Abigail looked at him evenly. After one and a half years, Ross Anderson still had the power to make her feel uncomfortable. Those lean, dark, predatory good looks might charm the rest of the female sex into coy, blushing smiles and fluttering eyelashes, but she had always stoutly refused to let them do anything for her. She had had enough of good looks to last her a lifetime.

She answered him now in her usual calm, unhurried voice, ‘I’m sorry, I had a late night.’

‘You had a late night?’ He sounded incredulous, as if she had uttered some startling, incredible revelation of epic proportions. His black eyes skimmed over her with the insulting thoroughness which had not been on display for a very long time, not since she had informed him coldly that if he couldn’t respect her then he could look elsewhere for a personal assistant. She had just started working for him and had still been licking wounds and rebuilding defences, and had most certainly not been in the market for a flirtatious boss with more than his fair share of charm. In fact, if only he had known it, that glimpse of sexy charm so apparent when he had interviewed her had all but sent her skittering away in search of another job.

‘Doing what?’ he asked.

‘That’s none of your business. What did you want to see me about? I typed those letters you wanted and left them on your desk, and I’ve rearranged your meeting with Mr Grafton for next Wednesday.’

‘It damn well is my business,’ he retorted, ignoring most of what she had said, ‘when your late nights intrude on your working time.’
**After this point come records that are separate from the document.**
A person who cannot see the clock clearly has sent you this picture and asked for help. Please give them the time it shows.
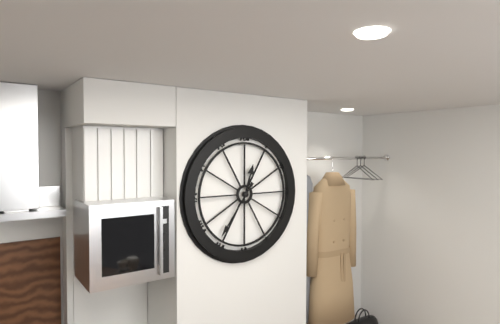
12:36
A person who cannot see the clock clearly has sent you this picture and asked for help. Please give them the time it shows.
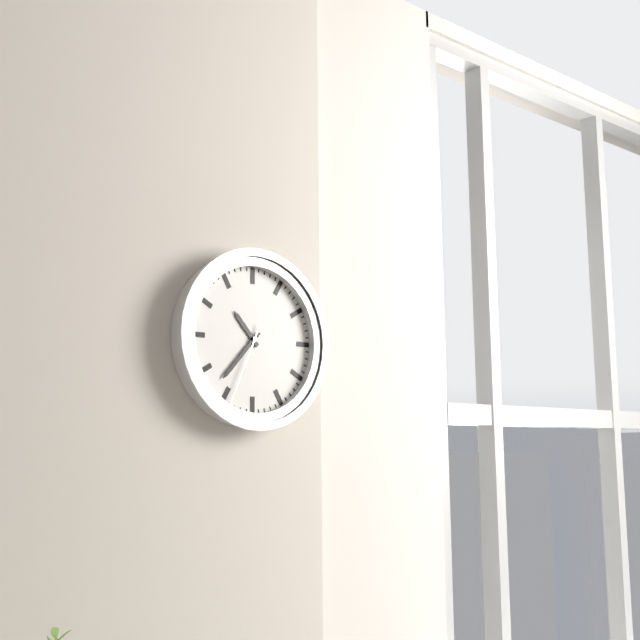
10:37:34
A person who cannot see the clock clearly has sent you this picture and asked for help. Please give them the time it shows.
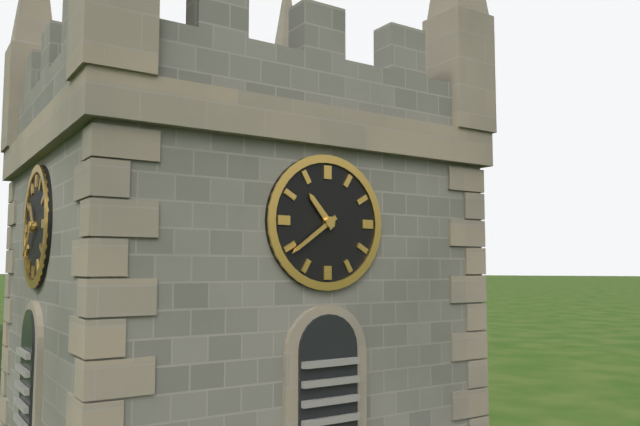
10:39
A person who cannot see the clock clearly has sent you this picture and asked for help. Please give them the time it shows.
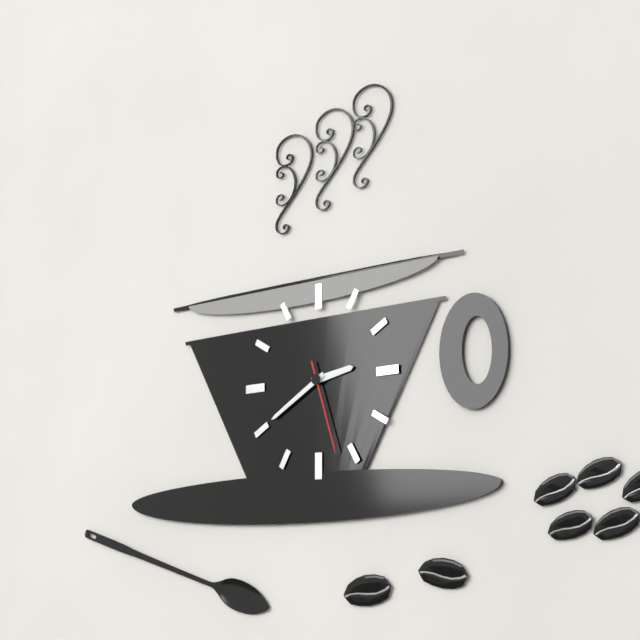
2:40:27
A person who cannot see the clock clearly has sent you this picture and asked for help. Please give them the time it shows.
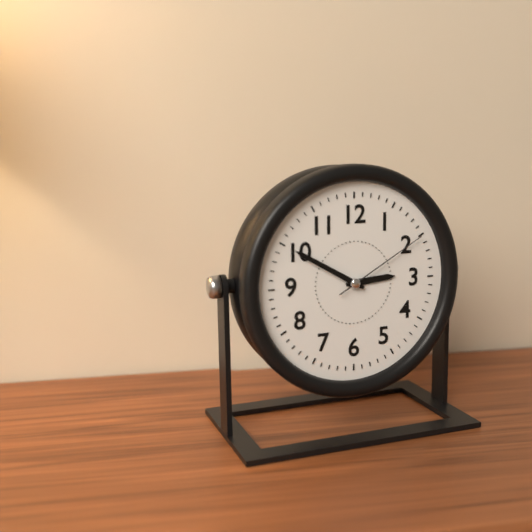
2:50:10
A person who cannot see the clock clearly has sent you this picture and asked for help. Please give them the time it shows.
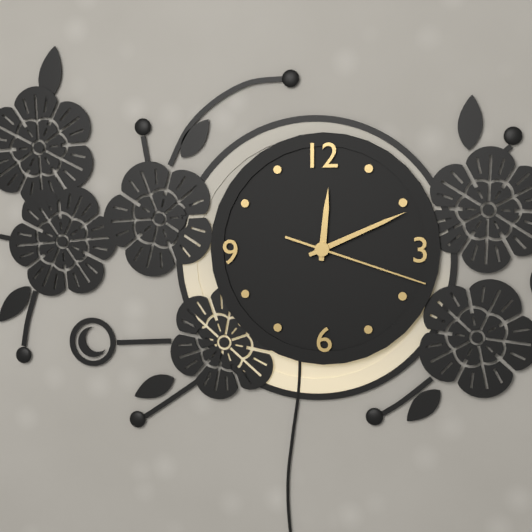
12:11:18
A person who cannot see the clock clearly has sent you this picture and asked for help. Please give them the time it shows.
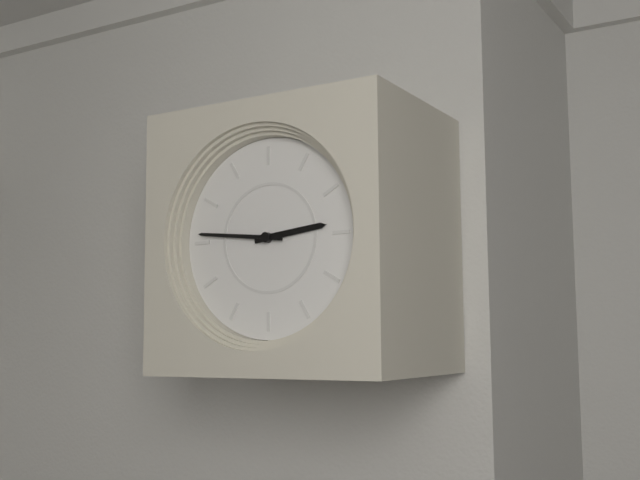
2:46
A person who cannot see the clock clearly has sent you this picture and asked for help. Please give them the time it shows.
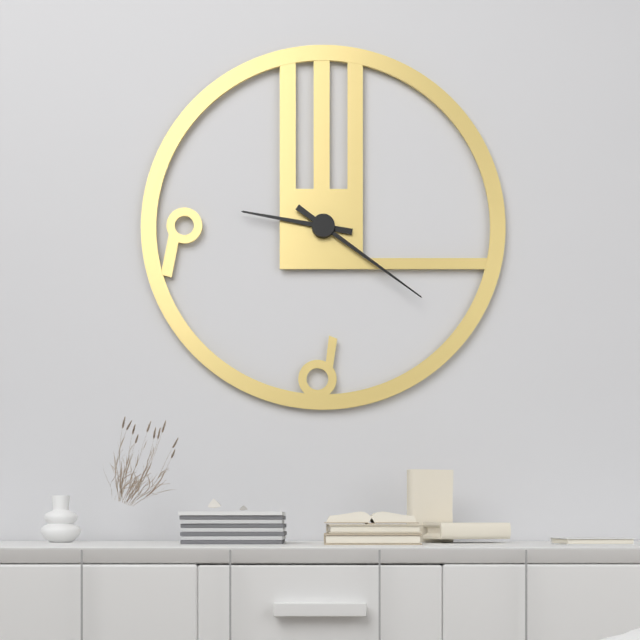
9:21
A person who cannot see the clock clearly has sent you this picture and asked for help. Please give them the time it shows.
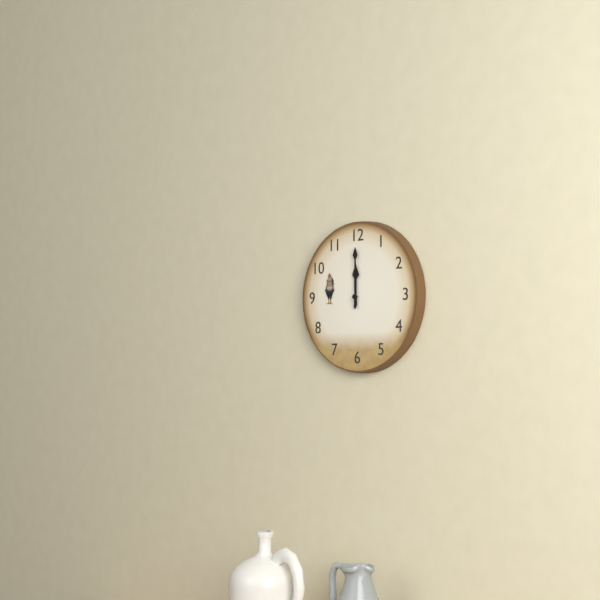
12:00
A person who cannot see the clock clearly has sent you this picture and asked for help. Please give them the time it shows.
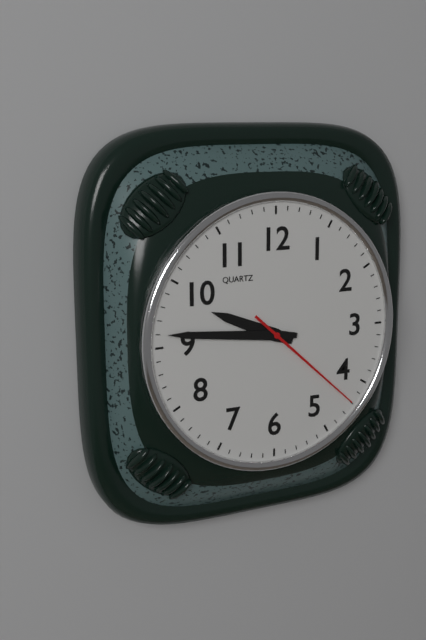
9:46:22
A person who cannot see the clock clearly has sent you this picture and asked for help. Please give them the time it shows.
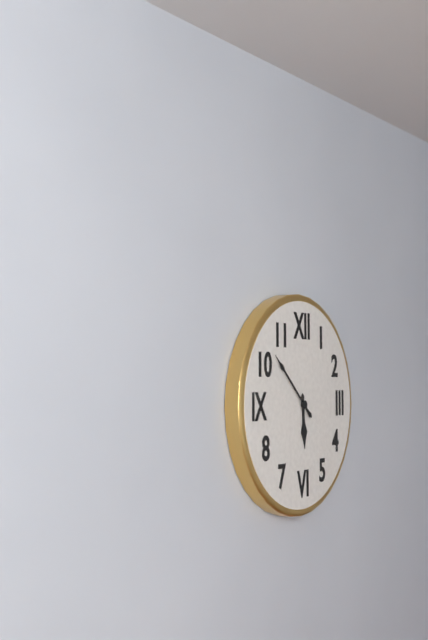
5:52
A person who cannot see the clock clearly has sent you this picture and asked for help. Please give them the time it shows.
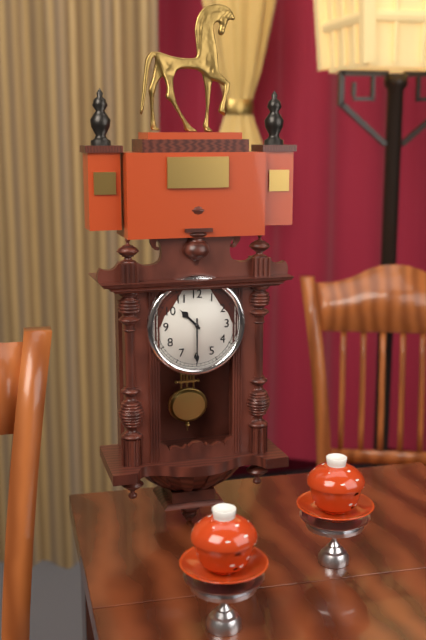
10:30
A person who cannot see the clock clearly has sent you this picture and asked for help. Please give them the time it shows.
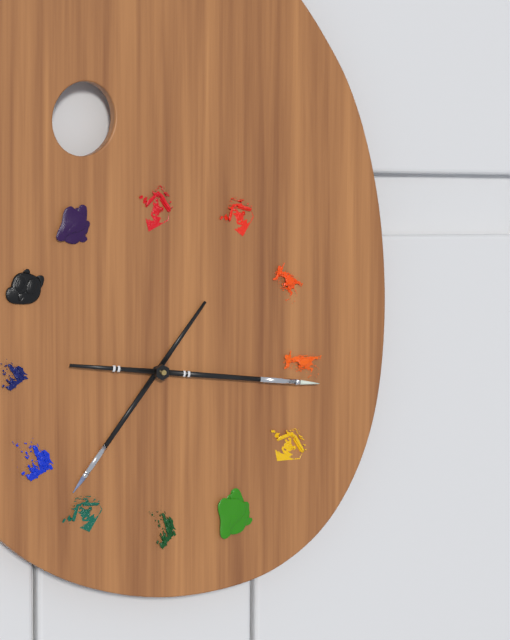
7:16
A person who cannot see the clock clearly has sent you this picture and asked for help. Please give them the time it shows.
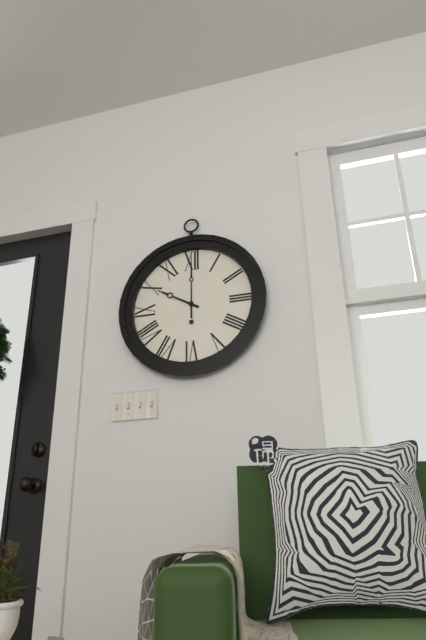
10:00
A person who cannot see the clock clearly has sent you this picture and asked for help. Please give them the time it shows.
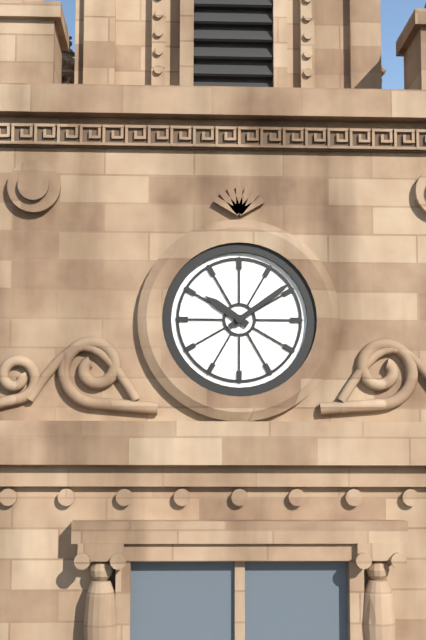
10:09
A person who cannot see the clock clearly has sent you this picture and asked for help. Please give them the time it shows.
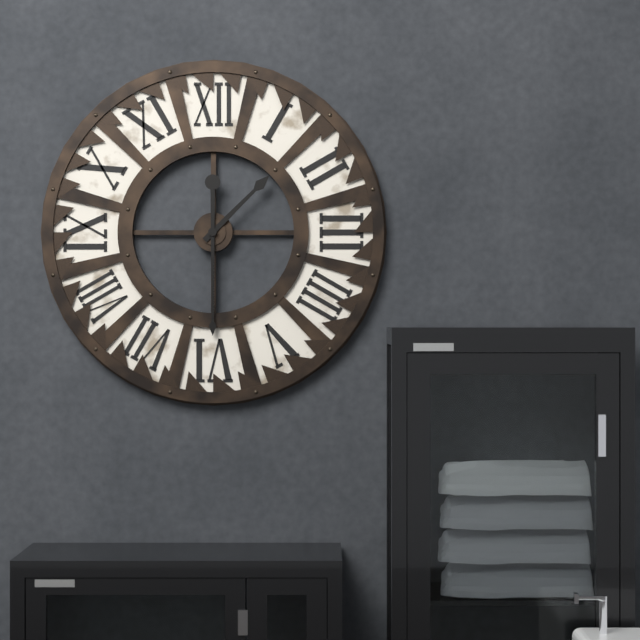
1:30
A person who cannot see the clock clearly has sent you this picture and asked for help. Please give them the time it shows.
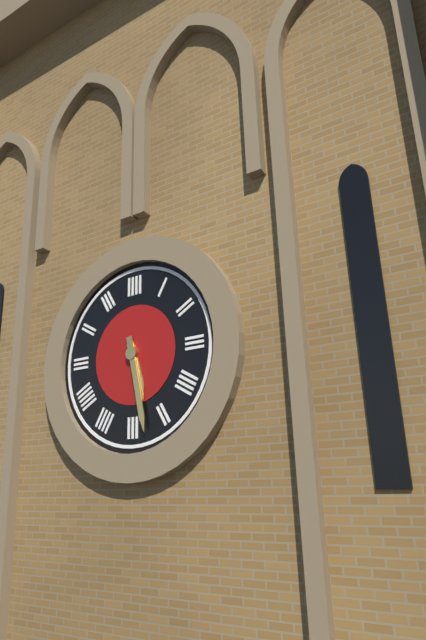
5:28
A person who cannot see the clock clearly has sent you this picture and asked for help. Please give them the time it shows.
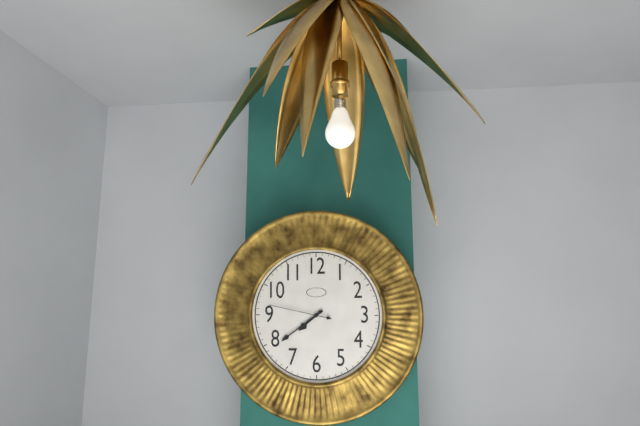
7:39:47
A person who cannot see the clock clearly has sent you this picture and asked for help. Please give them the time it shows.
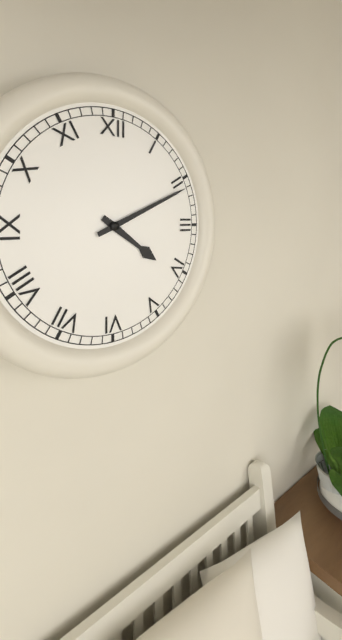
4:11
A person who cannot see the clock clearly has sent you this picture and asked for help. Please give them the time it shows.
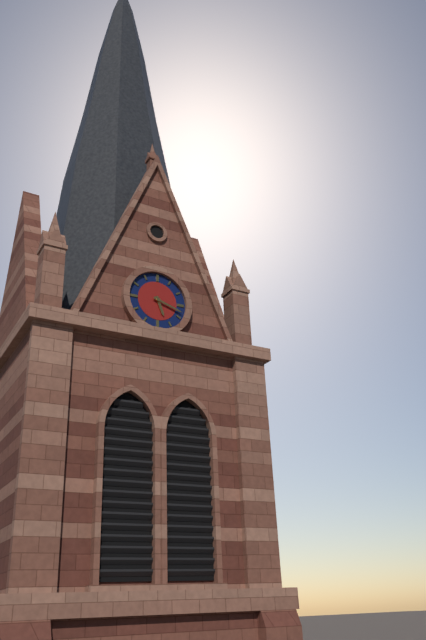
5:18
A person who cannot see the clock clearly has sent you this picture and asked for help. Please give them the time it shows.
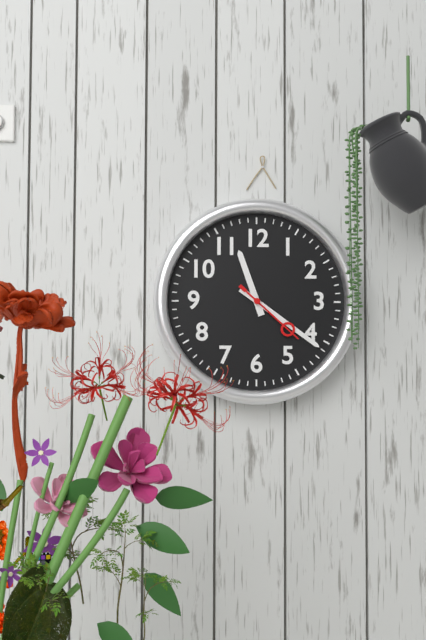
11:21:22
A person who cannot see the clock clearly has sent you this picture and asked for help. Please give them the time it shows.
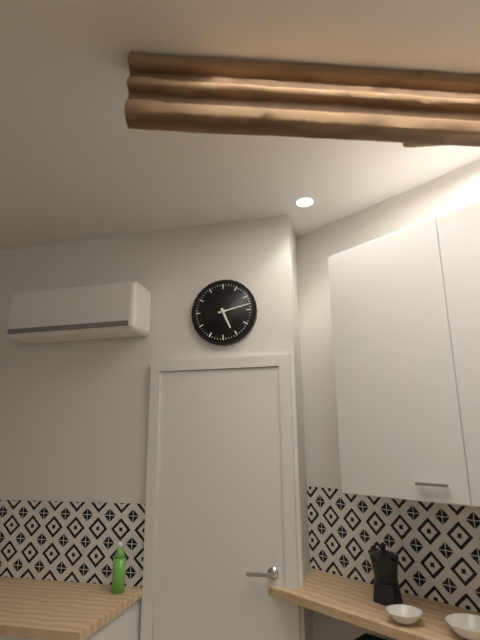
5:13
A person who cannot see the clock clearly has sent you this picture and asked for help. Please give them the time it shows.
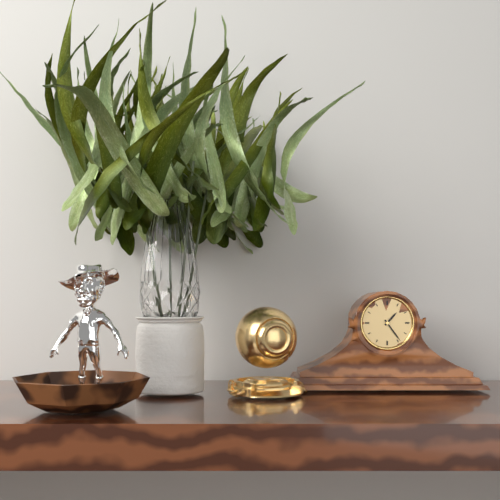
1:24
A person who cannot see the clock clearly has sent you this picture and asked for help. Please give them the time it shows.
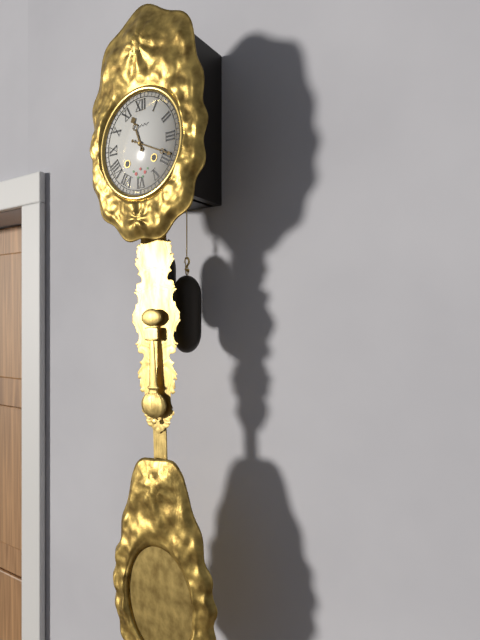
11:19
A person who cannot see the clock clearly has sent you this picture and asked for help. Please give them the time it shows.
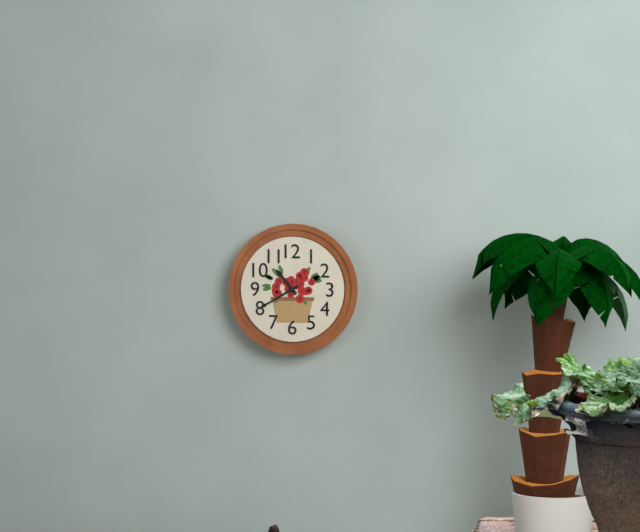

He stood up and walked around to the front of his desk, and then perched on the edge of it. Standing, he towered over her and she had to resist the temptation to walk right out of the room and back into the relative sanctuary of her own little office.

‘I don’t make a habit of arriving late,’ she defended.

‘Where were you last night?’

She lowered her eyes and said with reluctance, ‘I went out for dinner with a friend.’

‘Well, well, well. No need to act as though you’re confessing under torture. That only arouses curiosity. What friend?’

The amused curiosity in his voice made her head snap up in sudden irritation.

‘I don’t believe you know him, so there would be no point in telling you his name.’

‘Him? His name? A man?’ He smiled and that infuriated her even more.

As far as Ross Anderson was concerned, she was an open book. Unexciting Abigail Palmer with her shoulder-length brown hair, always neatly combed back, and her calm grey eyes. True he had once tried to use that easy charm of his on her, but she had firmly stamped on that, and he had shrugged with raised eyebrows. It wouldn’t have bothered him. Charm, as far as he was concerned, oiled the wheels of daily existence, but if she refused to play that game then she doubted that he really cared, just so long as she produced the level of dedication to her work that he wanted. Which was one hundred and ten per cent.